• _PROBLEM_
Reproduce the lines in the rows below, starting at the line that contains "including anonymous sharing.</span></span>" and ending after the line that contains "expire, if desired.</span></span>". In that reproduction, substitute "unauthenticated" for every occurrence of "anonymous" and change nothing else.

• _RECORDS TO PROCESS_
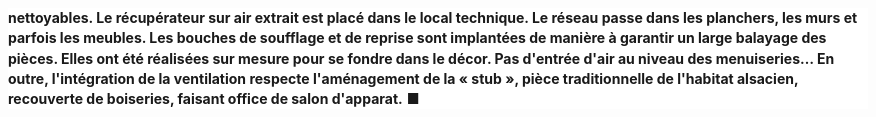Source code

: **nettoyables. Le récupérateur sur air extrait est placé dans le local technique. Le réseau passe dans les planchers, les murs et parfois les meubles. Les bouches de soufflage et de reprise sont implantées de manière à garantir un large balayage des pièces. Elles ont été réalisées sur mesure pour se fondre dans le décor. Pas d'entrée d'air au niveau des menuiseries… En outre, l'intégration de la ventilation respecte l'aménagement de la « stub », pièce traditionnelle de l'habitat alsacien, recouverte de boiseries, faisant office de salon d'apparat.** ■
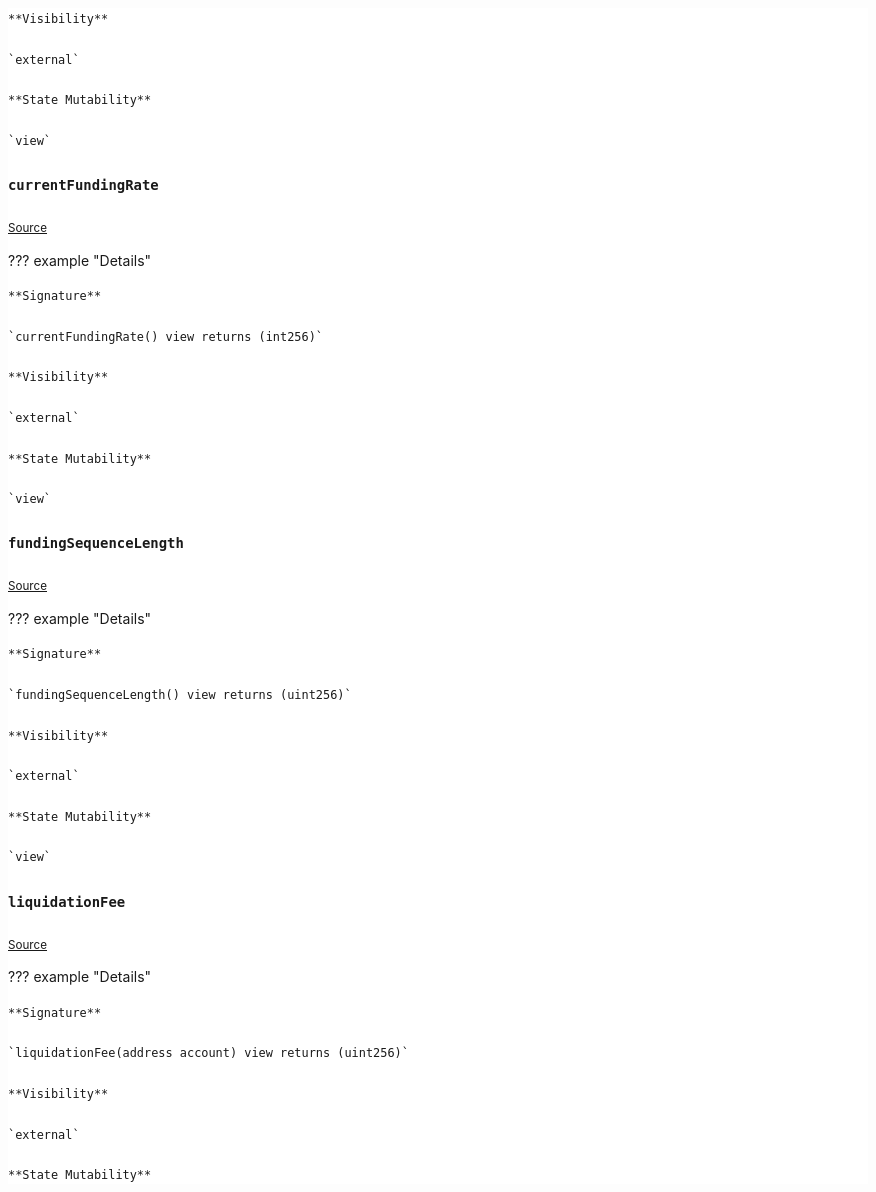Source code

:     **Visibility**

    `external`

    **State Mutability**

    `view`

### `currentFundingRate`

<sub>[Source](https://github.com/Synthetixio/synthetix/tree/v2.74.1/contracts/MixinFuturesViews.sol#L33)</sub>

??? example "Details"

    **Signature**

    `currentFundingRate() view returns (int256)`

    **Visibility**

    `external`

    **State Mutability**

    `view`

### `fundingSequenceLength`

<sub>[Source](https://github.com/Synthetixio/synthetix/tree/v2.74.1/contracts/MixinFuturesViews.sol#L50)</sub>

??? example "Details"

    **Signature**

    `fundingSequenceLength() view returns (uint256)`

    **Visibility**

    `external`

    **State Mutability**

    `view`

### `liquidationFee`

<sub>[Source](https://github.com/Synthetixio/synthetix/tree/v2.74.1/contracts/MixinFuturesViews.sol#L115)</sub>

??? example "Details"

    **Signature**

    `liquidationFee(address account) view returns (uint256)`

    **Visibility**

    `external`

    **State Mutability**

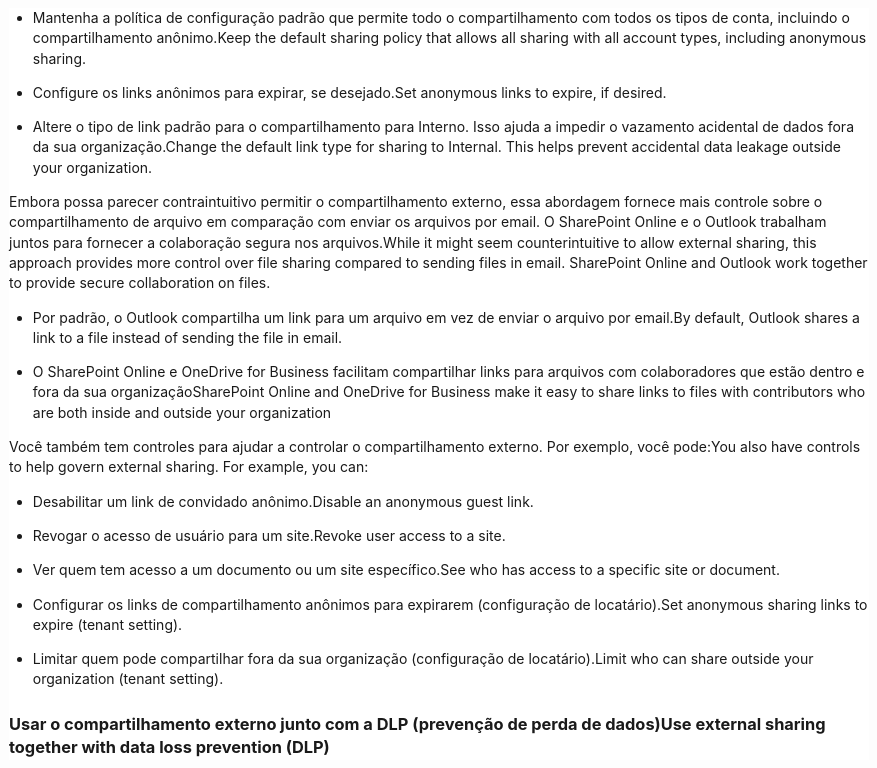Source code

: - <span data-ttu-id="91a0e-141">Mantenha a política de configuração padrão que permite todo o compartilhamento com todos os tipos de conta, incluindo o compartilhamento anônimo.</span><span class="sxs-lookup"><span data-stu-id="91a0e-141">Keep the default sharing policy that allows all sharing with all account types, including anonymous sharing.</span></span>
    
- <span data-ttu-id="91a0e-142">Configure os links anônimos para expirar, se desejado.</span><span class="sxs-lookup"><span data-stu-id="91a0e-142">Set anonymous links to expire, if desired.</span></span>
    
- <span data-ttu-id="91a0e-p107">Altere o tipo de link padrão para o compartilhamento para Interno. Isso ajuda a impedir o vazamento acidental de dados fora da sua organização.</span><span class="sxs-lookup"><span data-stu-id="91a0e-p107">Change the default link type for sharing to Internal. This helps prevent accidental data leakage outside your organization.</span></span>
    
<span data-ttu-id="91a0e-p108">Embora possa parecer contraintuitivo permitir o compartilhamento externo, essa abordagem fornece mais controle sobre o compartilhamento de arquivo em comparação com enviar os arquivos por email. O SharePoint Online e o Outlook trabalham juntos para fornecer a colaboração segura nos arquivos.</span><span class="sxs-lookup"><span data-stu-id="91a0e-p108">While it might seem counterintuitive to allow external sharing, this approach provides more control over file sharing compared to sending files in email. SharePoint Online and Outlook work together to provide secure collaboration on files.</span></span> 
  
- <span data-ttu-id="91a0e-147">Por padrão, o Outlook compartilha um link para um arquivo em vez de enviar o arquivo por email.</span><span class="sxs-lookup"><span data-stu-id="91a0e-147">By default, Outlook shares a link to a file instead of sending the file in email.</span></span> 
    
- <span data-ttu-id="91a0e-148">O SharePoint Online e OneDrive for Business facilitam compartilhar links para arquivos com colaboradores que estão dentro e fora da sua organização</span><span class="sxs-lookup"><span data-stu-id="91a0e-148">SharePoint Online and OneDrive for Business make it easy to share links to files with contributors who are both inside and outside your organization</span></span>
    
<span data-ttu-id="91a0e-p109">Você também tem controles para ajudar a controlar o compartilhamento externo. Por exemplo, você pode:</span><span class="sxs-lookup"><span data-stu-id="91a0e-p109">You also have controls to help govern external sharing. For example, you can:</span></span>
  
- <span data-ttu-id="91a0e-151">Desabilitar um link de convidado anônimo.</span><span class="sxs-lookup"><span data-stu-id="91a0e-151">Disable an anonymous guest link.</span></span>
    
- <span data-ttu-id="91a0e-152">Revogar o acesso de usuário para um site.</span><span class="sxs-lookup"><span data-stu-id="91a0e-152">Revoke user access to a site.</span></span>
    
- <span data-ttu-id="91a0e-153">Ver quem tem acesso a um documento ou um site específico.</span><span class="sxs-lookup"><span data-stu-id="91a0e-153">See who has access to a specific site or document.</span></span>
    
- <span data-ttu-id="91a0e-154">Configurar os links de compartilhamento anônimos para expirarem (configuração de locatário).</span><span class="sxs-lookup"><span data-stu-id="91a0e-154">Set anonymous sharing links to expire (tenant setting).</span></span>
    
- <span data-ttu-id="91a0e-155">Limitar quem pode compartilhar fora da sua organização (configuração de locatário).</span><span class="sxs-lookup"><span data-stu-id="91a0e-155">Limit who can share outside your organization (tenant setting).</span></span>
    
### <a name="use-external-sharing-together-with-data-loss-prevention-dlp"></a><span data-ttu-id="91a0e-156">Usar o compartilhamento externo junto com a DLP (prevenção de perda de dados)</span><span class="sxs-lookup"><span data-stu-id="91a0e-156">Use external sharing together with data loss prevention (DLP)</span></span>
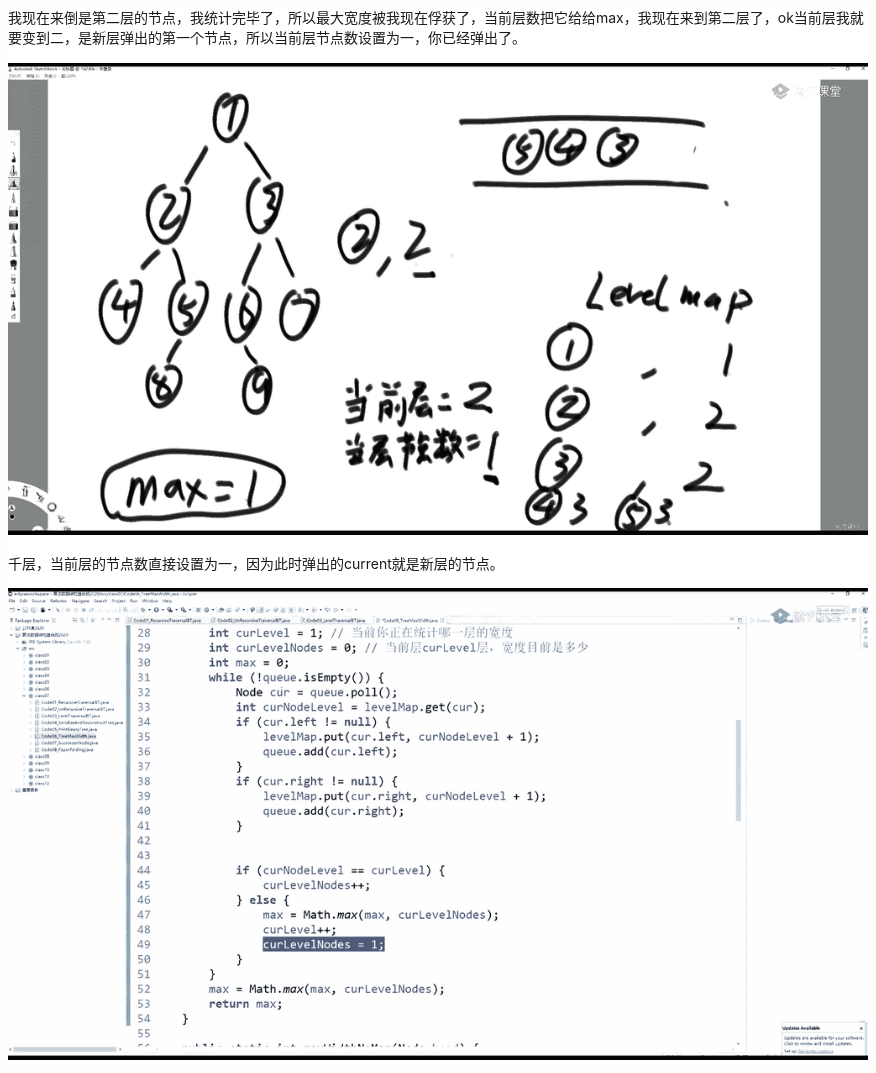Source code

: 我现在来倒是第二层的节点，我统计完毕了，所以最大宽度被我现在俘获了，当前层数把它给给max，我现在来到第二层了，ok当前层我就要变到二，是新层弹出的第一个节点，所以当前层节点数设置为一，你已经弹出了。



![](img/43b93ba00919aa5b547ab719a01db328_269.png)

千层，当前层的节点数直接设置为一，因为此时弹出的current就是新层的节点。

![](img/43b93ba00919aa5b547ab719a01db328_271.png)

• _ANSWER AREA_
: - <span data-ttu-id="91a0e-141">Mantenha a política de configuração padrão que permite todo o compartilhamento com todos os tipos de conta, incluindo o compartilhamento anônimo.</span><span class="sxs-lookup"><span data-stu-id="91a0e-141">Keep the default sharing policy that allows all sharing with all account types, including unauthenticated sharing.</span></span>
    
- <span data-ttu-id="91a0e-142">Configure os links anônimos para expirar, se desejado.</span><span class="sxs-lookup"><span data-stu-id="91a0e-142">Set unauthenticated links to expire, if desired.</span></span>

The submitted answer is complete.